→ Task to carry out: Your answer must be the full listing below, repeated exactly.

→ Supplied material:
BEGIN

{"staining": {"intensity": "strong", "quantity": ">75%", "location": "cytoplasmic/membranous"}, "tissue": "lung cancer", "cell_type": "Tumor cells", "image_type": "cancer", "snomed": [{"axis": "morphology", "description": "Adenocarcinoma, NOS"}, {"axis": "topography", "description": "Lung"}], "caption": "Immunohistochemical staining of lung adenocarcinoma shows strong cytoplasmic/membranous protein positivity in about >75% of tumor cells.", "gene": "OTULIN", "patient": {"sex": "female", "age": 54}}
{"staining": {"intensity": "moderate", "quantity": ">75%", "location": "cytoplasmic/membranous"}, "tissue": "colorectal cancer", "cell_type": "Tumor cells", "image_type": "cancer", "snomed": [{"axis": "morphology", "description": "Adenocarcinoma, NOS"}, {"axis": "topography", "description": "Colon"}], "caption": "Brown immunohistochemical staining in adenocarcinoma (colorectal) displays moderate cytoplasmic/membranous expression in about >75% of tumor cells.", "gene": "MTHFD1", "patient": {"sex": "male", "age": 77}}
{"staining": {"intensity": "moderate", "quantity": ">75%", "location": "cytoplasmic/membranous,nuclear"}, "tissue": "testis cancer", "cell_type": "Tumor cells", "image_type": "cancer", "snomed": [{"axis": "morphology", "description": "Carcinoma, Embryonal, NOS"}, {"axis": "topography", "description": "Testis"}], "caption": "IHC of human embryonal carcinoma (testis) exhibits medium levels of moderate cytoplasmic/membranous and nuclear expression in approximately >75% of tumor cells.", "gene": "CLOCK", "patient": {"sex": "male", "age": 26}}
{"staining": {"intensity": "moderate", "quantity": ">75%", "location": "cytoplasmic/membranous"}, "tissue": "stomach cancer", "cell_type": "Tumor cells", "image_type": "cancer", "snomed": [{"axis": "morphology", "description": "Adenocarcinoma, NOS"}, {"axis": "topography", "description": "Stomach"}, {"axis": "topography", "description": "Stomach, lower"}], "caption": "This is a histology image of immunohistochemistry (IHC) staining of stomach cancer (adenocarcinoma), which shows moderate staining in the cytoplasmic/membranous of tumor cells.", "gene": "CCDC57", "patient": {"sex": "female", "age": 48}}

END

→ Exercise solution:
{"staining": {"intensity": "strong", "quantity": ">75%", "location": "cytoplasmic/membranous"}, "tissue": "lung cancer", "cell_type": "Tumor cells", "image_type": "cancer", "snomed": [{"axis": "morphology", "description": "Adenocarcinoma, NOS"}, {"axis": "topography", "description": "Lung"}], "caption": "Immunohistochemical staining of lung adenocarcinoma shows strong cytoplasmic/membranous protein positivity in about >75% of tumor cells.", "gene": "OTULIN", "patient": {"sex": "female", "age": 54}}
{"staining": {"intensity": "moderate", "quantity": ">75%", "location": "cytoplasmic/membranous"}, "tissue": "colorectal cancer", "cell_type": "Tumor cells", "image_type": "cancer", "snomed": [{"axis": "morphology", "description": "Adenocarcinoma, NOS"}, {"axis": "topography", "description": "Colon"}], "caption": "Brown immunohistochemical staining in adenocarcinoma (colorectal) displays moderate cytoplasmic/membranous expression in about >75% of tumor cells.", "gene": "MTHFD1", "patient": {"sex": "male", "age": 77}}
{"staining": {"intensity": "moderate", "quantity": ">75%", "location": "cytoplasmic/membranous,nuclear"}, "tissue": "testis cancer", "cell_type": "Tumor cells", "image_type": "cancer", "snomed": [{"axis": "morphology", "description": "Carcinoma, Embryonal, NOS"}, {"axis": "topography", "description": "Testis"}], "caption": "IHC of human embryonal carcinoma (testis) exhibits medium levels of moderate cytoplasmic/membranous and nuclear expression in approximately >75% of tumor cells.", "gene": "CLOCK", "patient": {"sex": "male", "age": 26}}
{"staining": {"intensity": "moderate", "quantity": ">75%", "location": "cytoplasmic/membranous"}, "tissue": "stomach cancer", "cell_type": "Tumor cells", "image_type": "cancer", "snomed": [{"axis": "morphology", "description": "Adenocarcinoma, NOS"}, {"axis": "topography", "description": "Stomach"}, {"axis": "topography", "description": "Stomach, lower"}], "caption": "This is a histology image of immunohistochemistry (IHC) staining of stomach cancer (adenocarcinoma), which shows moderate staining in the cytoplasmic/membranous of tumor cells.", "gene": "CCDC57", "patient": {"sex": "female", "age": 48}}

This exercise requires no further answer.